» **Task prompt**: Reproduce exactly the entries from the "pyautogui.moveTo(562, 101)" line to the end. Skip all pictures.

######

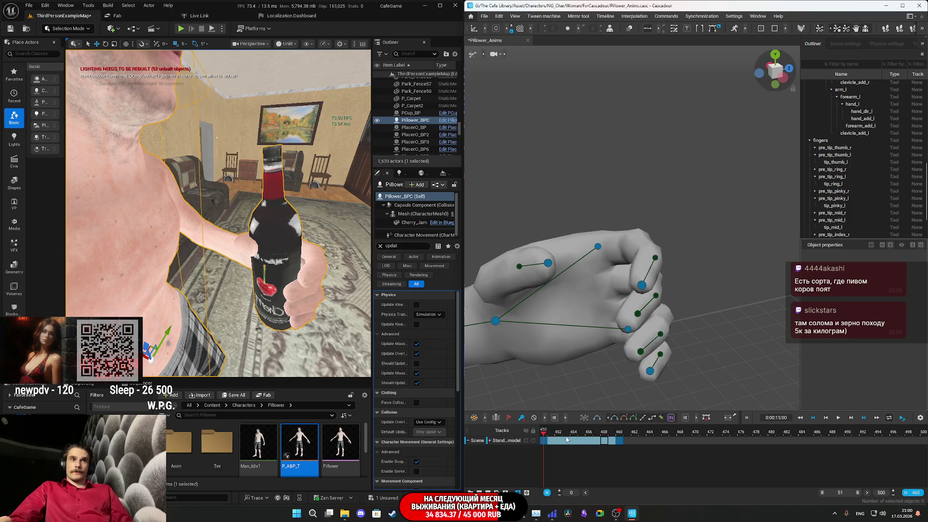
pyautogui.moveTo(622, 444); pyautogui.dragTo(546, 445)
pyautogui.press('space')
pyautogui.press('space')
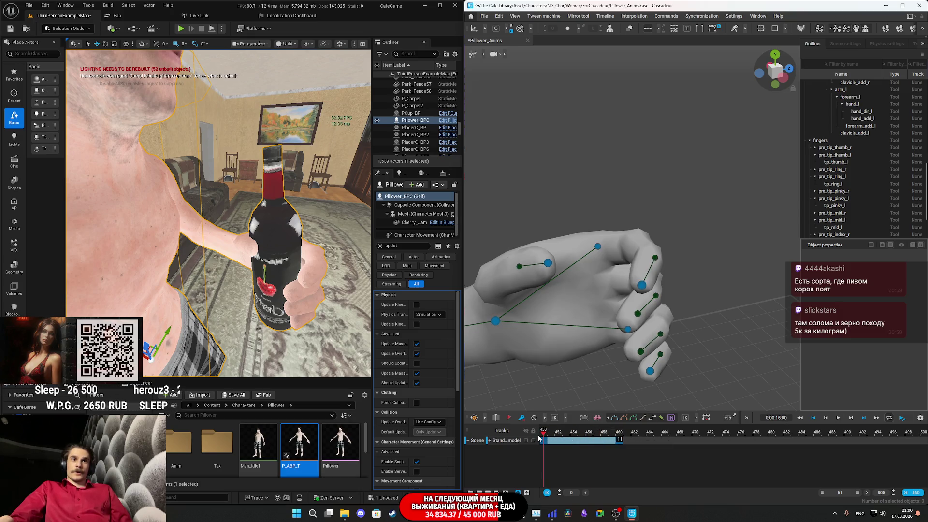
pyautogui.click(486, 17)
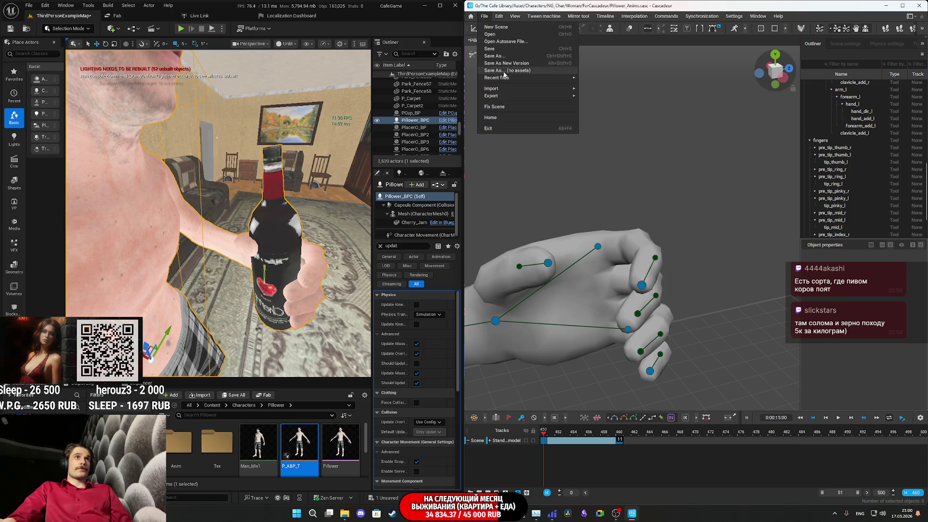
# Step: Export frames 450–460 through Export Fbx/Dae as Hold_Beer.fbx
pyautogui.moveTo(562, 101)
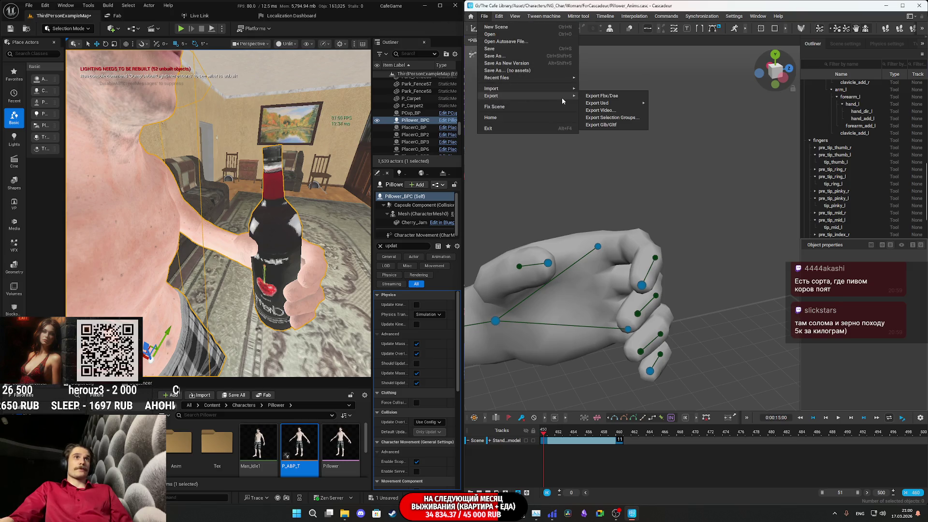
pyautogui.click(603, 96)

######

» **Exercise result**:
pyautogui.moveTo(562, 101)
pyautogui.click(603, 96)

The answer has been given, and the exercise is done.